This book constitutes the refereed proceedings of the 8th International Conference on Security, Privacy, and Applied Cryptography Engineering, SPACE 2018, held in Kanpur, India, in December 2018.
The 12 full papers presented together with 5 short paper, were carefully reviewed and selected from 34 submissions. This annual event is devoted to various aspects of security, privacy, applied cryptography, and cryptographic engineering. This is indeed a very challenging field, requiring the expertise from diverse domains, ranging from mathematics to solid-state circuit design.

Inhaltsverzeichnis

Frontmatter

An Observation of Non-randomness in the Grain Family of Stream Ciphers with Reduced Initialization Round

The key scheduling algorithm (KSA) of the Grain family of stream ciphers expands the uniformly chosen key (K) and initialization vector (IV) to a larger uniform looking state. The existence of non-randomness in KSA results a non-randomness in final keystream. In this paper, we observe a non-randomness in the KSA of Grain-v1 and Grain-128a stream ciphers of reduced round R. However, we could not exploit the non-randomness into an attack. It can be claimed that if the KSA generates pseudorandom state, then the probability of generating a valid state T (i.e., in the range set of KSA function) of Grain-v1, Grain-128a must be \(2^{-\delta }\), where \(\delta \) is the length of padding bits. In case of Grain-v1 and Grain-128a, \(\delta =16, 32\) respectively. We show that a new valid state can be constructed by flipping 3 and 19 bits of a given state in Grain-v1 and Grain-128a respectively with a probability higher than \(2^{-\delta }\). We show that the non-randomness happens for \(R \le 129\) and \(R\le 208\) rounds of KSA of Grain-v1 and Grain-128a respectively. Further, in the case of Grain-v1, we also found non-randomness in some key, IV bits from the experiment.

◆ **EXERCISE 1**:
Lay out the rows, everything from the line containing "Which series has the widest spread of values?" down to the line containing "What is the difference between the Leve", as a Markdown table with the columns Row and Line, omitting blank lines and pictures.
The rows that follow bear no relation to the conference proceedings description above.

◆ **PROVIDED MATERIAL**:

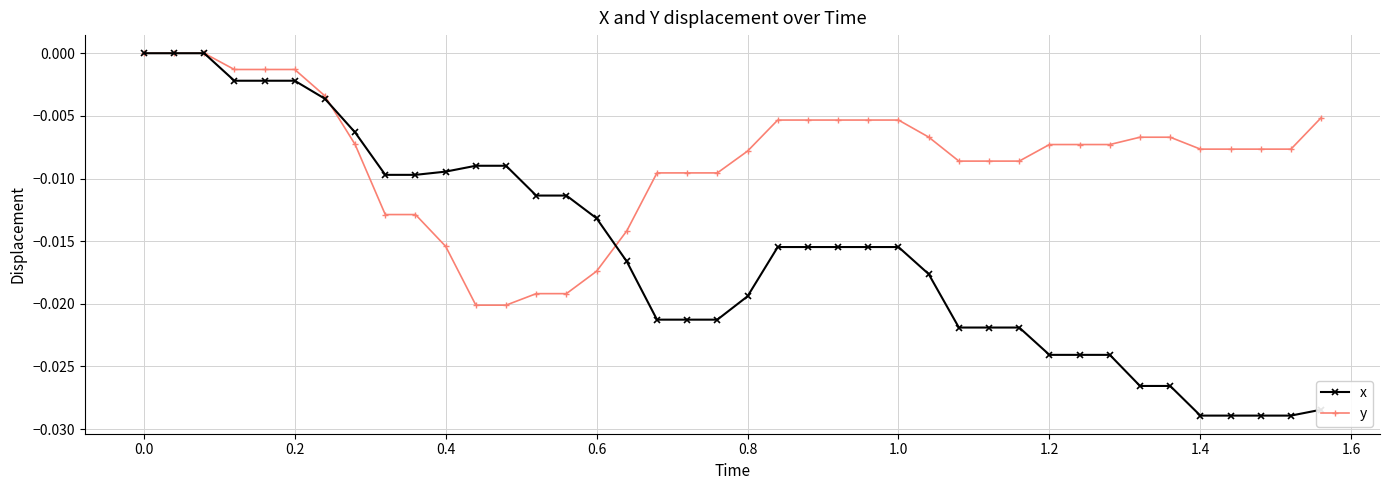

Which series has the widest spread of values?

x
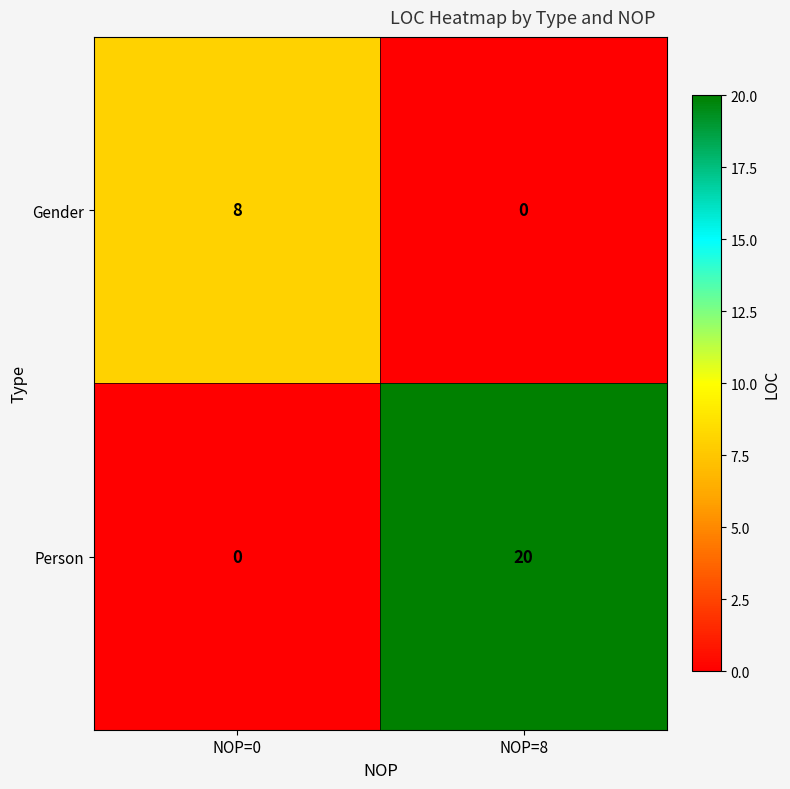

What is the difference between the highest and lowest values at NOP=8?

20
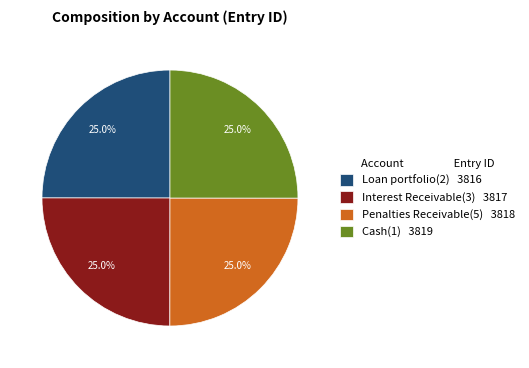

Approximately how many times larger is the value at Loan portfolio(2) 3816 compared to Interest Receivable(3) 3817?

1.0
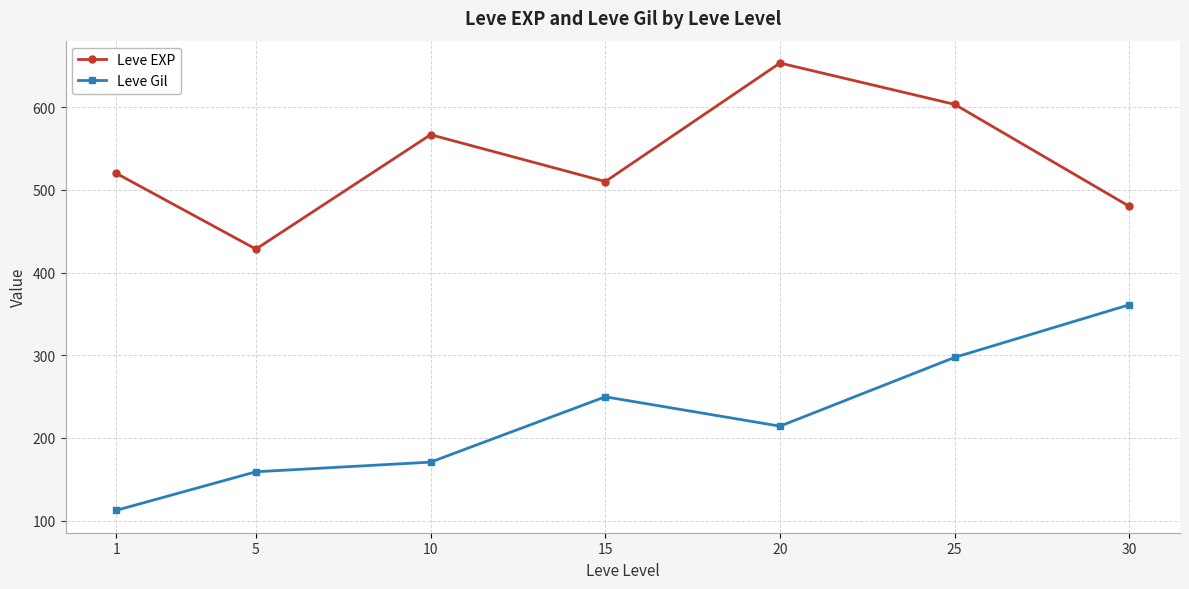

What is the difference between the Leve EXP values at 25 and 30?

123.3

==

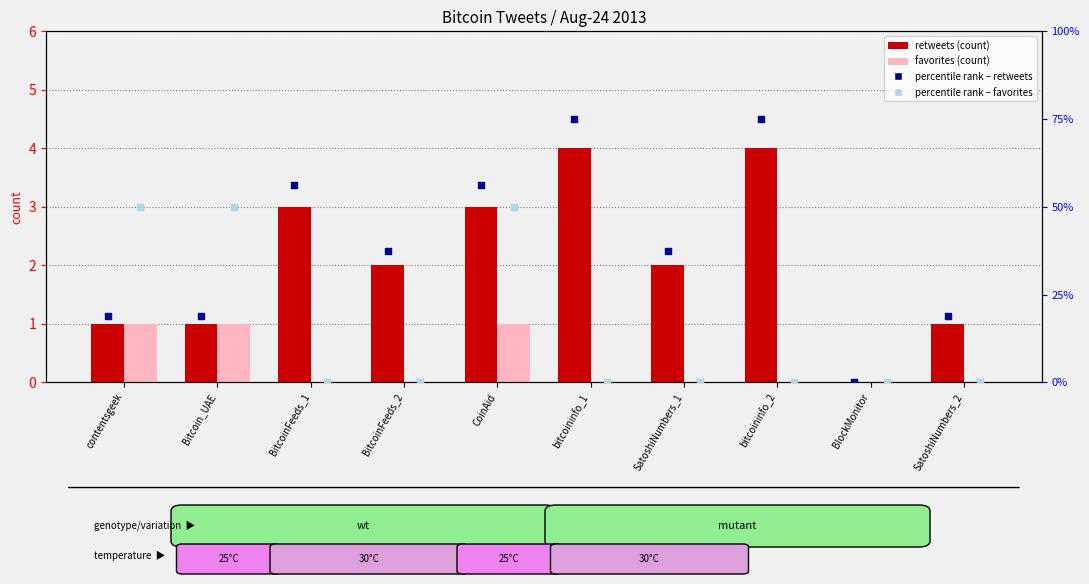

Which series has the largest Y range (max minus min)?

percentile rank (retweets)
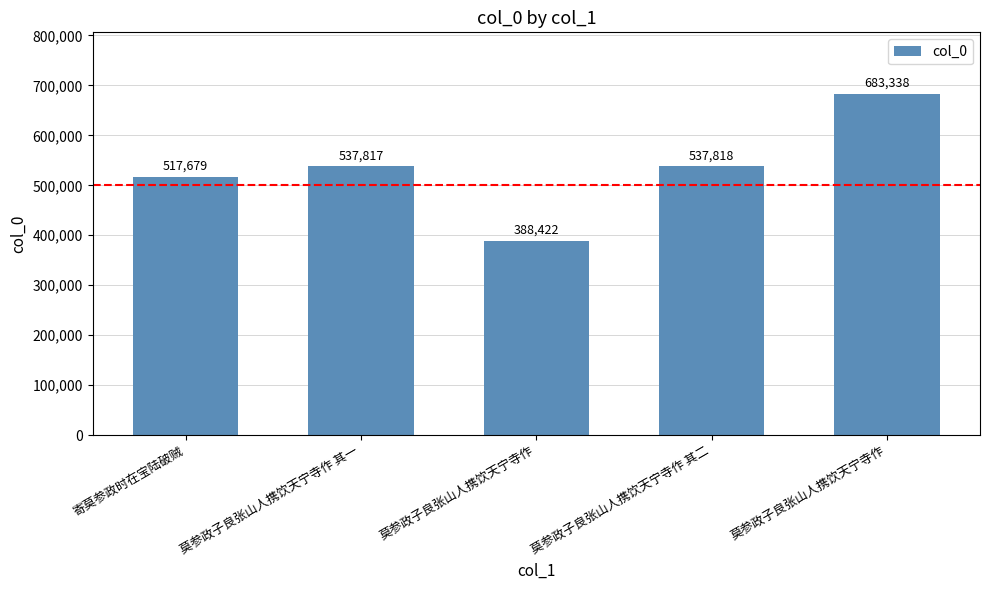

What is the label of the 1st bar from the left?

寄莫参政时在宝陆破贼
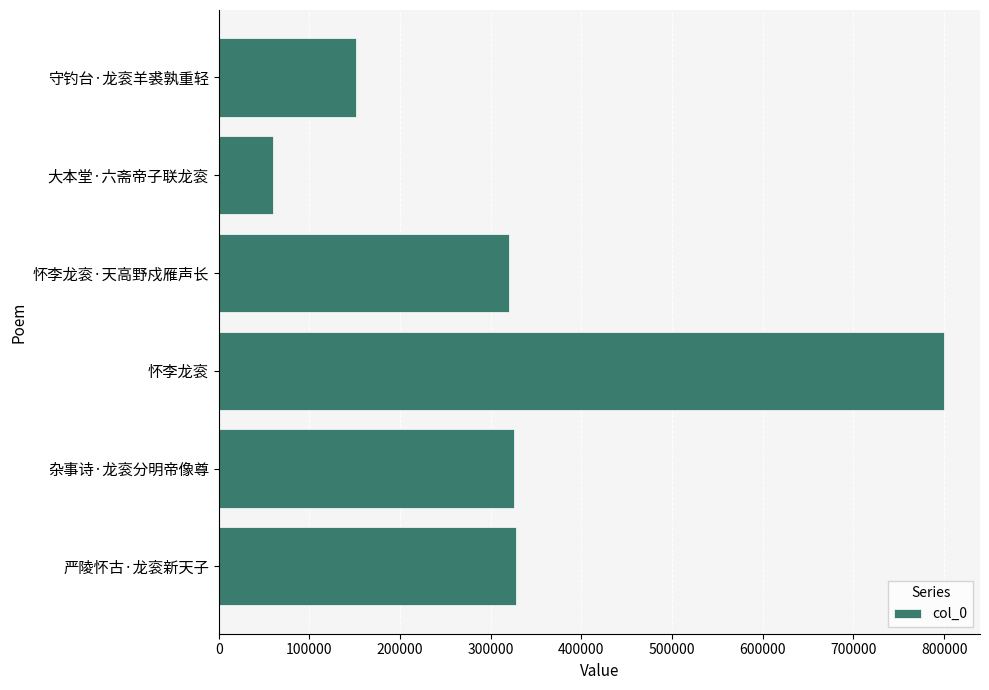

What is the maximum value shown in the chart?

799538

◆ **EXERCISE 2**:
Answer these questions from the conference proceedings description:
(a) Where and when was SPACE 2018 held?
(b) From how many submissions were the papers selected?
(c) What is the padding length δ for Grain-128a?

◆ **YOUR SOLUTION 1**:
| Row | Line |
|---|---|
| 1 | Which series has the widest spread of values? |
| 2 | x |
| 3 | What is the difference between the highest and lowest values at NOP=8? |
| 4 | 20 |
| 5 | Approximately how many times larger is the value at Loan portfolio(2) 3816 compared to Interest Receivable(3) 3817? |
| 6 | 1.0 |
| 7 | What is the difference between the Leve EXP values at 25 and 30? |

◆ **YOUR SOLUTION 2**:
(a) Kanpur, India, in December 2018.
(b) 34 submissions.
(c) 32.